(Page-level text extractions)
######

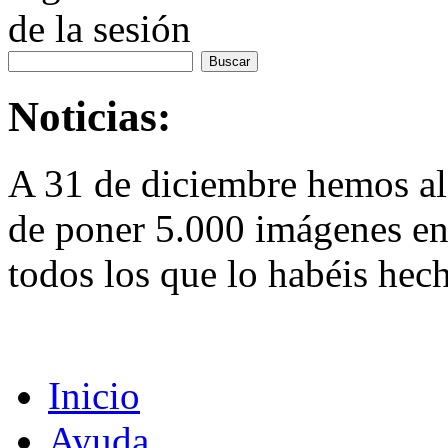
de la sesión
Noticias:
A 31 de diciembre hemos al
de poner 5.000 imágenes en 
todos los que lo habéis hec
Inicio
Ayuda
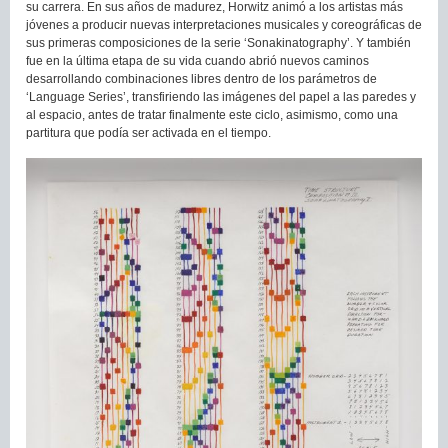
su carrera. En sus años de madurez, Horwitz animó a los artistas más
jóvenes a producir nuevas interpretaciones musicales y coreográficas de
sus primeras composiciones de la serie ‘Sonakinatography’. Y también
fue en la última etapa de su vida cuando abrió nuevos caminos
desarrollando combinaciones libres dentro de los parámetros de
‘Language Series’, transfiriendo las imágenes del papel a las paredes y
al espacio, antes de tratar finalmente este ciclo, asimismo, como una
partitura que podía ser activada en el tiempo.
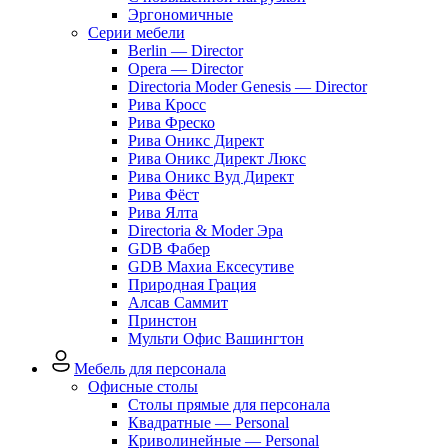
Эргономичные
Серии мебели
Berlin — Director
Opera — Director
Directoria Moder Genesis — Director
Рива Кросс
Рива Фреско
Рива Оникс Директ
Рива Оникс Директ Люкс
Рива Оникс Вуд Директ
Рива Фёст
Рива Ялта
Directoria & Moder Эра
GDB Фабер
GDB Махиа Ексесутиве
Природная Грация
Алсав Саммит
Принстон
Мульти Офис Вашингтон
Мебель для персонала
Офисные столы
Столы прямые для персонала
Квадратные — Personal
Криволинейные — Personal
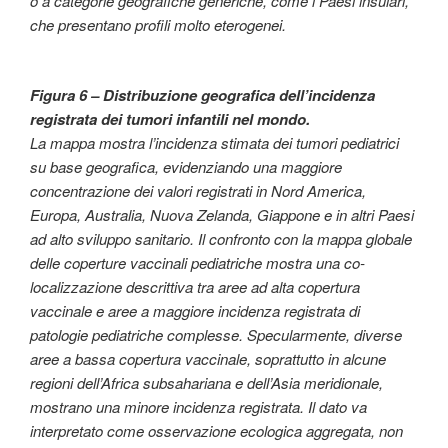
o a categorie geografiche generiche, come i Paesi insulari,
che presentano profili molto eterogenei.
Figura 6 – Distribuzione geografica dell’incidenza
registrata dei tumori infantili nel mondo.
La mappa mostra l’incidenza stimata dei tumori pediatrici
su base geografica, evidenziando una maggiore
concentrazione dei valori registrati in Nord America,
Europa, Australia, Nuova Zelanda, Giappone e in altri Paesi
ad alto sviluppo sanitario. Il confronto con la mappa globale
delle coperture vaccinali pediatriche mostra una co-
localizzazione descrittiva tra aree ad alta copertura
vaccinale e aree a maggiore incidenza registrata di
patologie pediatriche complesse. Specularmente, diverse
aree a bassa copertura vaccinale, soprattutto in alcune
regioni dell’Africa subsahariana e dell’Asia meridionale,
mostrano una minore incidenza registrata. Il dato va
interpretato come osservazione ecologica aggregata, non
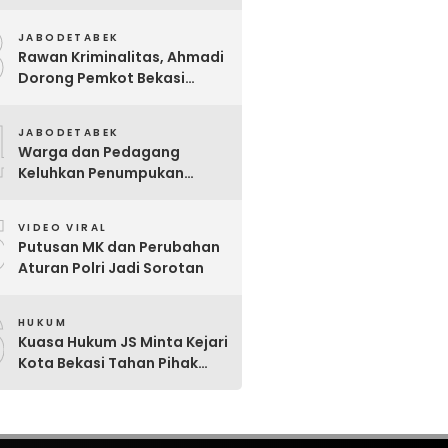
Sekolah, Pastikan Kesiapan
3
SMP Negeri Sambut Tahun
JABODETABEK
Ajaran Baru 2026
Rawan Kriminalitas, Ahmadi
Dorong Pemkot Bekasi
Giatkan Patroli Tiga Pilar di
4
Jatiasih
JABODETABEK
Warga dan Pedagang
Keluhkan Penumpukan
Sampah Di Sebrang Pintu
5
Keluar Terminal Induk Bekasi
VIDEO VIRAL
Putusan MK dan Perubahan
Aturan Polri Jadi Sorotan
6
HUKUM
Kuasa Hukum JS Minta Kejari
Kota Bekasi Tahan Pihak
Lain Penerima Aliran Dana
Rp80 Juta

######

**What you need to do:** Repeat only the stretch of data above that runs from the line with "todos los que lo habéis hec" to the line with "partitura que podía". Keep both end lines; exclude pictures.

**Response to this exercise:**
todos los que lo habéis hec
Inicio
Ayuda
su carrera. En sus años de madurez, Horwitz animó a los artistas más
jóvenes a producir nuevas interpretaciones musicales y coreográficas de
sus primeras composiciones de la serie ‘Sonakinatography’. Y también
fue en la última etapa de su vida cuando abrió nuevos caminos
desarrollando combinaciones libres dentro de los parámetros de
‘Language Series’, transfiriendo las imágenes del papel a las paredes y
al espacio, antes de tratar finalmente este ciclo, asimismo, como una
partitura que podía ser activada en el tiempo.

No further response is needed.